Cost Tracking: The Feature You'll Wish You Built First
Per-conversation budgets, token logging, and the alerting system that prevents $500 surprise bills.
Cost Tracking: The Feature You’ll Wish You Built First
Here is a story that plays out every month. A developer builds an agent, ships it to beta users, and goes to bed feeling good. At 3am, a user finds an edge case that makes the agent loop — calling tools, getting errors, retrying, calling more tools. By morning, the Anthropic invoice has a line item for $500 that nobody budgeted for.
This is not hypothetical. It is the most common production incident for agent-based applications. The fix is not complicated, but it has to be built in from the start. Bolting cost tracking onto an existing agent is like adding seatbelts after the car is on the highway.
Understanding Claude’s pricing
Before you can track costs, you need to understand the pricing model. Claude charges per token, with different rates for input and output:
| Model | Input (per 1M tokens) | Output (per 1M tokens) |
|---|---|---|
| Claude Sonnet 4 | $3.00 | $15.00 |
| Claude Opus 4 | $15.00 | $75.00 |
| Claude Haiku 4.5 | $0.80 | $4.00 |
Output tokens are 5x more expensive than input tokens. This matters because agent loops are output-heavy: every tool call decision, every intermediate reasoning step, every reformulation of a search query costs output tokens. A single agent conversation with 5 tool calls might use 2,000 input tokens but 8,000 output tokens.

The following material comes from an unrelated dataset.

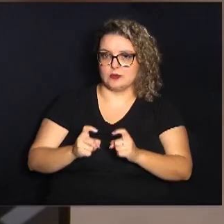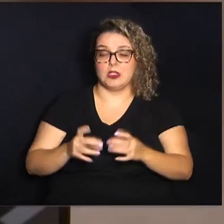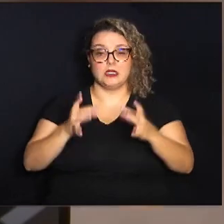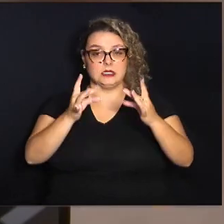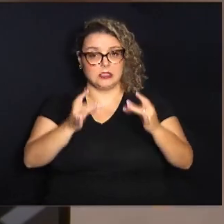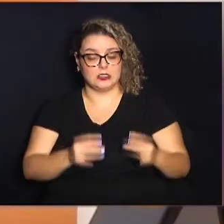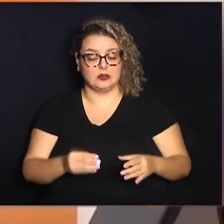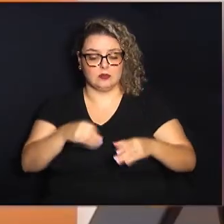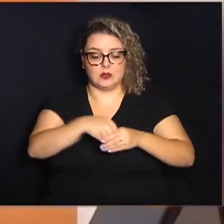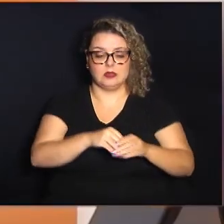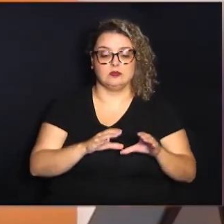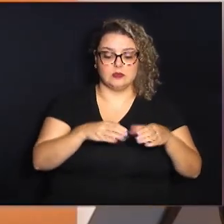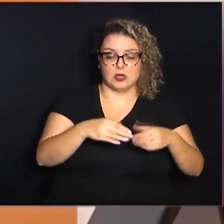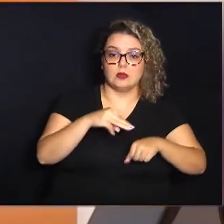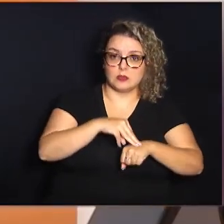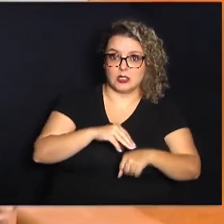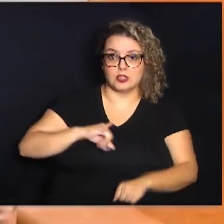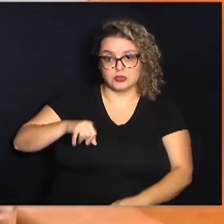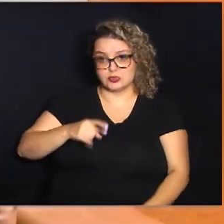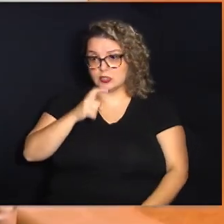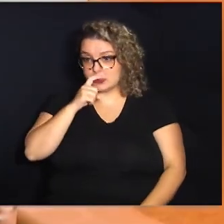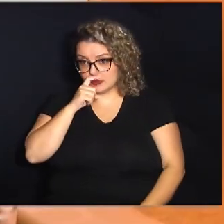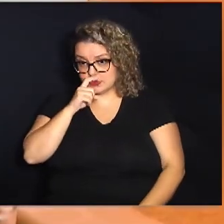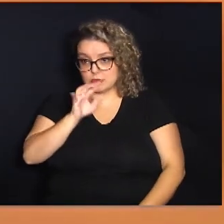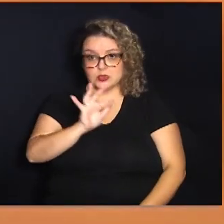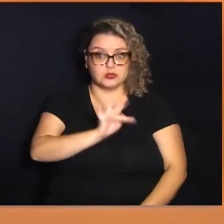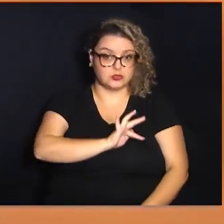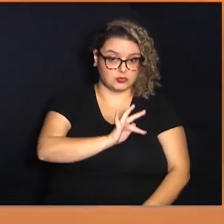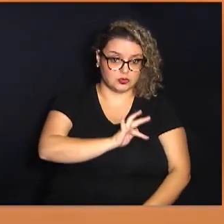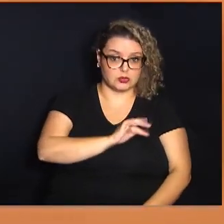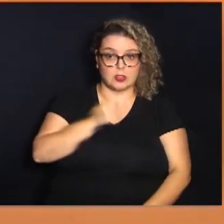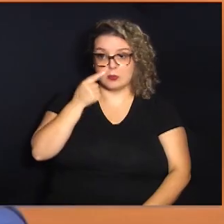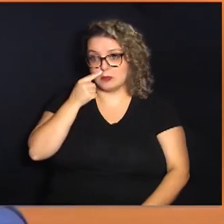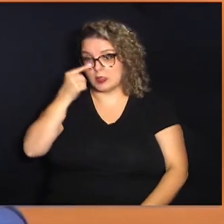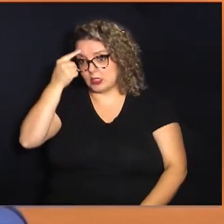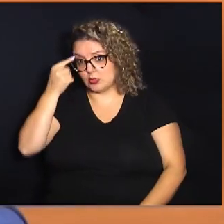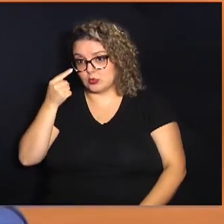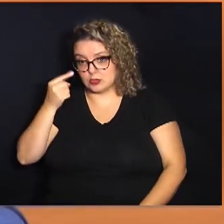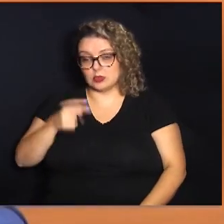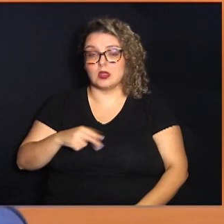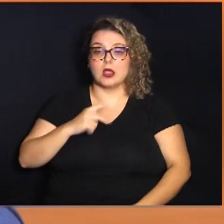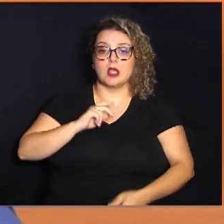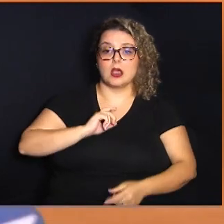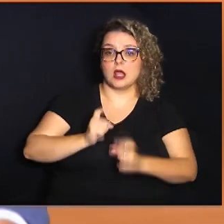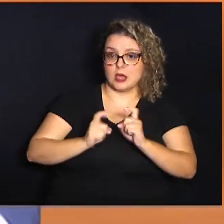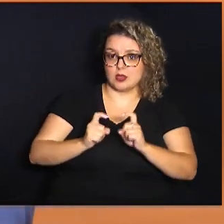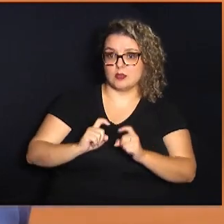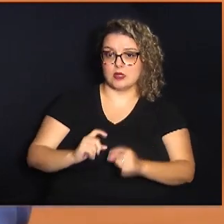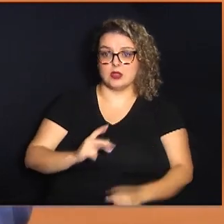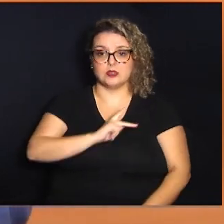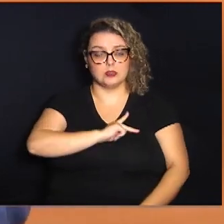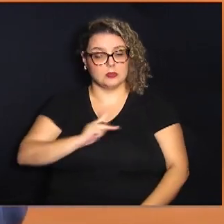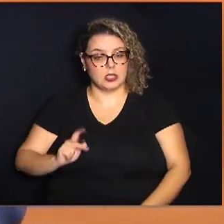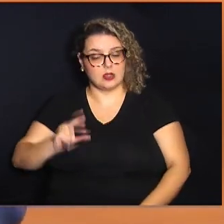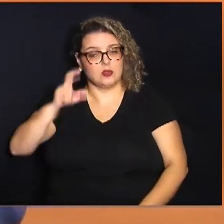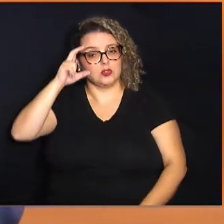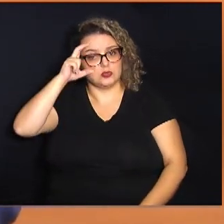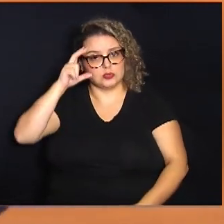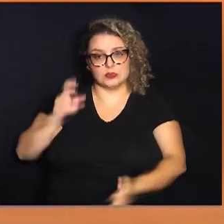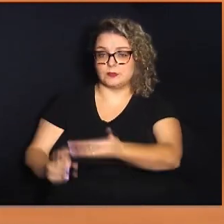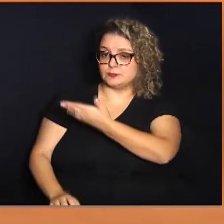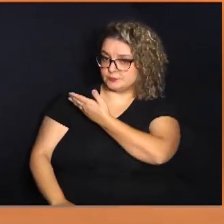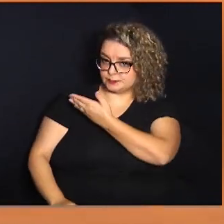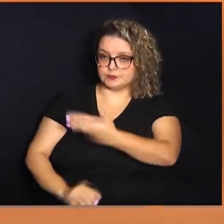pelos vereadores-membros Jorge Schneider, Fernando Mendes, Paola Miguel, a reunião aconteceu sob a presidência do vereador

The other thing to internalize: tokens accumulate across turns. Each time you send the conversation history back to Claude, you are paying for all previous messages again as input. A 20-turn conversation with a 4,000-token system prompt means you are paying for that system prompt 20 times. Conversation management and cost tracking are deeply linked.
Building a cost tracker
The core abstraction is an APICallRecord — a log entry for every API call your agent makes:
from dataclasses import dataclass, field
from typing import Any
import time
@dataclass
class APICallRecord:
"""Record of a single API call."""
timestamp: float
model: str
input_tokens: int
output_tokens: int
cost_usd: float
conversation_id: str = ""
metadata: dict[str, Any] = field(default_factory=dict)
Every field here earns its place. timestamp lets you build time-series dashboards. model matters because pricing varies by model. conversation_id enables per-conversation budgets. metadata is your escape hatch for anything else — the tool that was called, the user ID, the deployment environment.
The CostTracker class wraps a list of these records and provides the math:
from core.errors import BudgetExceededError
# Pricing per million tokens — update when Anthropic changes pricing
MODEL_PRICING = {
"claude-sonnet-4-20250514": {"input": 3.0, "output": 15.0},
"claude-opus-4-20250514": {"input": 15.0, "output": 75.0},
"claude-haiku-4-5-20241022": {"input": 0.80, "output": 4.0},
}
DEFAULT_PRICING = {"input": 3.0, "output": 15.0}
class CostTracker:
def __init__(
self,
budget_per_conversation: float = 0.0,
budget_per_session: float = 0.0,
):
self.budget_per_conversation = budget_per_conversation
self.budget_per_session = budget_per_session
self._records: list[APICallRecord] = []
self._conversation_costs: dict[str, float] = {}
A budget of 0.0 means no limit. In development that is fine. In production, always set both budgets. A reasonable starting point for a support agent: budget_per_conversation=0.50 and budget_per_session=25.0.
Recording API calls
After every client.messages.create() call, record the usage:
tracker = CostTracker(
budget_per_conversation=0.50,
budget_per_session=25.0,
)
response = client.messages.create(
model="claude-sonnet-4-20250514",
max_tokens=1024,
tools=tools,
messages=messages,
)
# Record immediately after the call
tracker.record(
model="claude-sonnet-4-20250514",
input_tokens=response.usage.input_tokens,
output_tokens=response.usage.output_tokens,
conversation_id="conv-123",
)
Inside record(), the cost calculation is straightforward:
@staticmethod
def _calculate_cost(model: str, input_tokens: int, output_tokens: int) -> float:
pricing = MODEL_PRICING.get(model, DEFAULT_PRICING)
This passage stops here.